On a purely simplistic level, a colour space is a bit like having one giant colour crayon set containing 75 crayons.  Let’s say this represents a wide gamut colour space like Pro Photo RGB.  To represent Adobe RGB, which has a narrower gamut (range), you might remove 25 crayons.  The smallest colour space used by photographers is sRGB so this might only have 35 crayons. (Note: The precise numbers here are used only as an illustrative tool).

The missing crayons in the Adobe RGB and sRGB analogy are not just from one colour region but, in the example comparison between sRGB and Adobe RGB, they come from the green/cyan part of the crayon box.  So looking at the 2D illustrations of what colours these different spaces represent, you can see exactly how much more green/blue Adobe RGB has when compared to sRGB, and how much more of the same colours ProPhoto RGB has over the narrower gamut Adobe RGB.

But before we get too excited by this newfound knowledge and rush to change everything to ProPhoto RGB, here are some basic colour space facts:
- ProPhoto RGB certainly does represent a very wide range of possible colours.
- sRGB however contains sufficient colour information for most practical applications.
- Most digital cameras only offer sRGB and Adobe RGB colour spaces in their feature set.
- Most consumer monitors can only display the sRGB colour space.
- Therefore you cannot physically see, let alone appreciate, the additional tones found in a broader colour space on a monitor.
- Most consumer printers can only reproduce colours from the sRGB colour space
- RAW files are definitely the best file format to use.  They save approximately five times the amount of image data as a JPEG.
- If the file is being used for the web it has to be converted to the sRGB colour space anyway, because that’s the default colour space for the web.
- JPEGs, because of their shallow bit depth, are always sRGB
 
If you digest the above facts, it would seem that most of our photographic lives work best in the sRGB colour space.  There seems little logical reason to set cameras to a colour space that produces a range of tones that cannot be displayed, nor seen correctly under normal viewing conditions.  It then follows that choosing a space that is wider than sRGB could be a waste of effort.
My thoughts on this are that it’s probably better to choose the sRGB colour space throughout your workflow.  Doing this ensures that at no time do you have to compromise what you can already capture, see onscreen or print.

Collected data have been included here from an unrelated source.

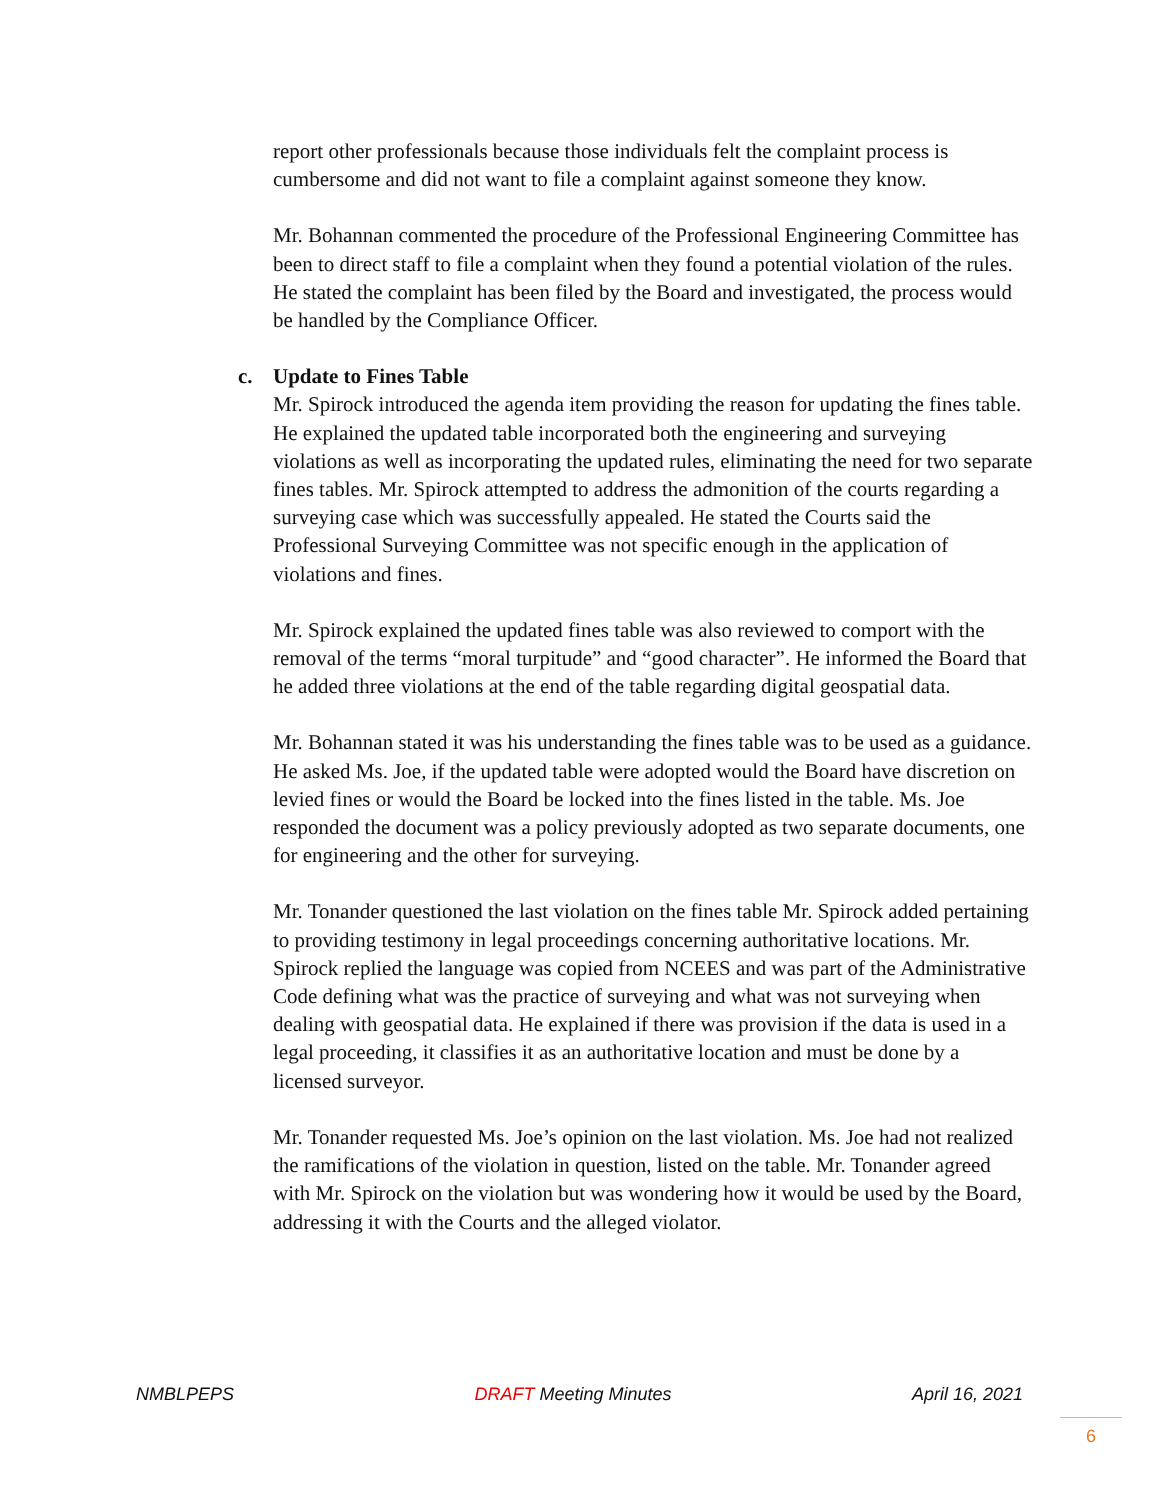report other professionals because those individuals felt the complaint process is cumbersome and did not want to file a complaint against someone they know.
Mr. Bohannan commented the procedure of the Professional Engineering Committee has been to direct staff to file a complaint when they found a potential violation of the rules. He stated the complaint has been filed by the Board and investigated, the process would be handled by the Compliance Officer.
c. Update to Fines Table
Mr. Spirock introduced the agenda item providing the reason for updating the fines table. He explained the updated table incorporated both the engineering and surveying violations as well as incorporating the updated rules, eliminating the need for two separate fines tables. Mr. Spirock attempted to address the admonition of the courts regarding a surveying case which was successfully appealed. He stated the Courts said the Professional Surveying Committee was not specific enough in the application of violations and fines.
Mr. Spirock explained the updated fines table was also reviewed to comport with the removal of the terms “moral turpitude” and “good character”. He informed the Board that he added three violations at the end of the table regarding digital geospatial data.
Mr. Bohannan stated it was his understanding the fines table was to be used as a guidance. He asked Ms. Joe, if the updated table were adopted would the Board have discretion on levied fines or would the Board be locked into the fines listed in the table. Ms. Joe responded the document was a policy previously adopted as two separate documents, one for engineering and the other for surveying.
Mr. Tonander questioned the last violation on the fines table Mr. Spirock added pertaining to providing testimony in legal proceedings concerning authoritative locations. Mr. Spirock replied the language was copied from NCEES and was part of the Administrative Code defining what was the practice of surveying and what was not surveying when dealing with geospatial data. He explained if there was provision if the data is used in a legal proceeding, it classifies it as an authoritative location and must be done by a licensed surveyor.
Mr. Tonander requested Ms. Joe’s opinion on the last violation. Ms. Joe had not realized the ramifications of the violation in question, listed on the table. Mr. Tonander agreed with Mr. Spirock on the violation but was wondering how it would be used by the Board, addressing it with the Courts and the alleged violator.
NMBLPEPS DRAFT Meeting Minutes April 16, 2021
6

Others espouse the benefits of shooting Adobe RGB and editing in that same space under the impression that they will retain the best possible outcomes.  I think this is a pipedream because at some stage in the edit process, you will have to compromise the colour space in order to output/upload to the web, to print (inkjet), or to publish (offset). 

So clearly when the colour space is reduced from Adobe RGB to sRGB, we need to mitigate any colour and contrast loss using very careful editing techniques.  To do this we have to investigate individual colour channels, something that you can do with Photoshop but not using Elements.

Summary
sRGB is the easiest and perhaps most reliable colour space in which to work because being the smallest, it presents few colour limitations (and fewer nasty surprises) when outputting to the web or any kind of consumer print.

Adobe RGB is a wider space - but care must be used both at the editing stage (to preserve colours when downsizing to sRGB for print) and especially so once the file is being handed off to a third party simply because there's guarantee that the person receiving the file knows what they are doing either.

ProPhoto RGB can encompass a huge range of colours but great skill is required to process these files in order to retain otherwise fragile tones once the file is output to the web or print. You can retain much of this space’s colour gamut in print but this also requires both high-end printers and skill in executing the process.